Remember the Sabbath

Observe the Sabbath day, to keep it holy. Work six days and do everything you need to do. But the seventh day is a Sabbath to God, your God. Don’t do any work—not you, nor your son, nor your daughter, nor your servant, nor your maid, nor your animals, not even the foreign guest visiting in your town. For in six days God made Heaven, Earth, and sea, and everything in them; he rested on the seventh day. Therefore God blessed the Sabbath day; he set it apart as a holy day. Exodus 20:8-11

I worked with a man who was an orthodox Jew. There was an event he was asked to attend that was on a Saturday. He asked me several questions about what he would be required to do because, as orthodox, he was not permitted to work that day. The event was a party, but a direct result of his job. He determined he could attend, but could not make the speech that said what the celebration was for.

At first it seemed overly legalistic. I mean, he could attend, but not help with the preparations. He could have conversation but not make a speech. He couldn’t make the presentation to the award winner. I found his questions tedious and thought it was kind of crazy that handing someone an award as a celebration of their hard work at a party was considered work but attending the party and joining in the celebration for another’s success was okay.

Now, years later, I can see the merit of this practice. The sabbath was so important to him that he went out of his way to make sure he kept it. I treat it cavalierly – like a day made for recovery from Saturday night. An opportunity to sleep in, read books, watch TV, hang out with friends. Not that this is all bad – but I really think God gave us this command to replenish us for the week ahead.

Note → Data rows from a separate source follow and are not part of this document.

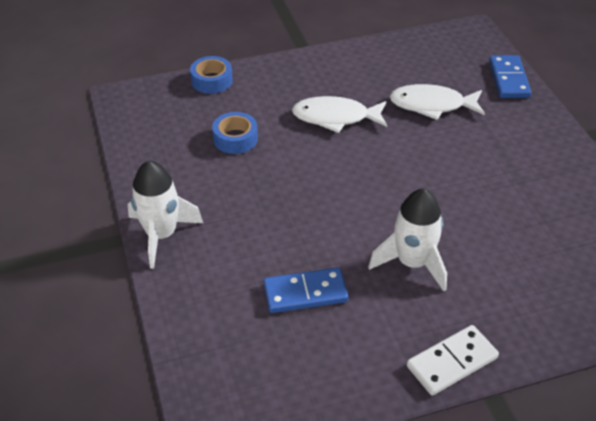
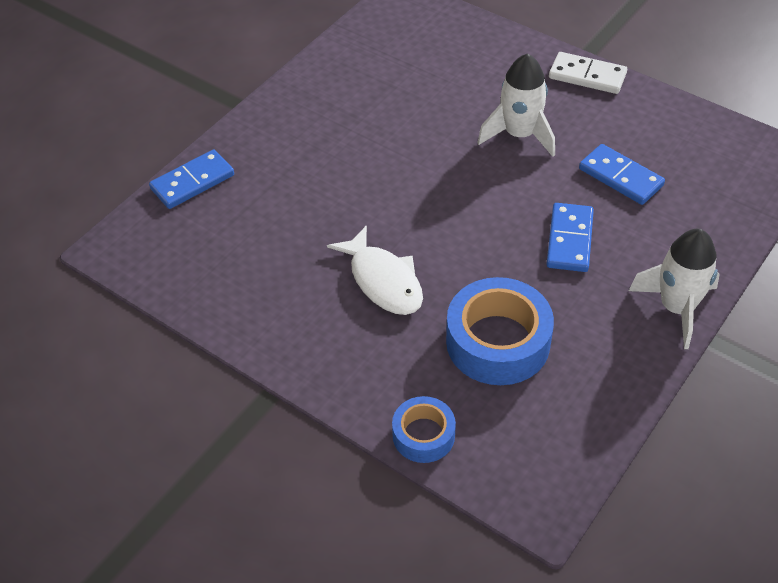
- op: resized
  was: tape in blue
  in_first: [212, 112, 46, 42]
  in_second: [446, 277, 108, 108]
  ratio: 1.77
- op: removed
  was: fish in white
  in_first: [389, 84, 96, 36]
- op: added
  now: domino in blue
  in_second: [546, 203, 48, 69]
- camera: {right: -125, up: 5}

Every living thing needs rest. Plants have a dormant season, some animals hibernate. Cats sleep about 18-20 hours a day. Children, in a growth spurt need more rest than usual. We adults consistently try to perform well with 4-5 hours of sleep. We wear it as a badge of courage, claiming to need only five hours a night to feel fully rested. Question – if you make this claim, I assume that you are only getting this many hours per night and you are still performing well – what would happen if you had eight hours a sleep a night? How well would you perform then? Something to consider.

Anyway, I’m really trying to keep the sabbath. It’s hard because it means it takes some planning. I have to do my laundry on Saturday, and sometimes I’m lazy and just don’t get it done, so I end up having to do it on Sunday. It’s not that I think this a great breech of keeping the Sabbath, but it kind of takes the fun and rest out of it. My goals for Sundays is to keep it simple, keep it light. Go to church, go to lunch, come home, take a nap, do what I want. It makes Sunday one of my favorite days of the week. However, I’m not quite sure what to do to keep it holy.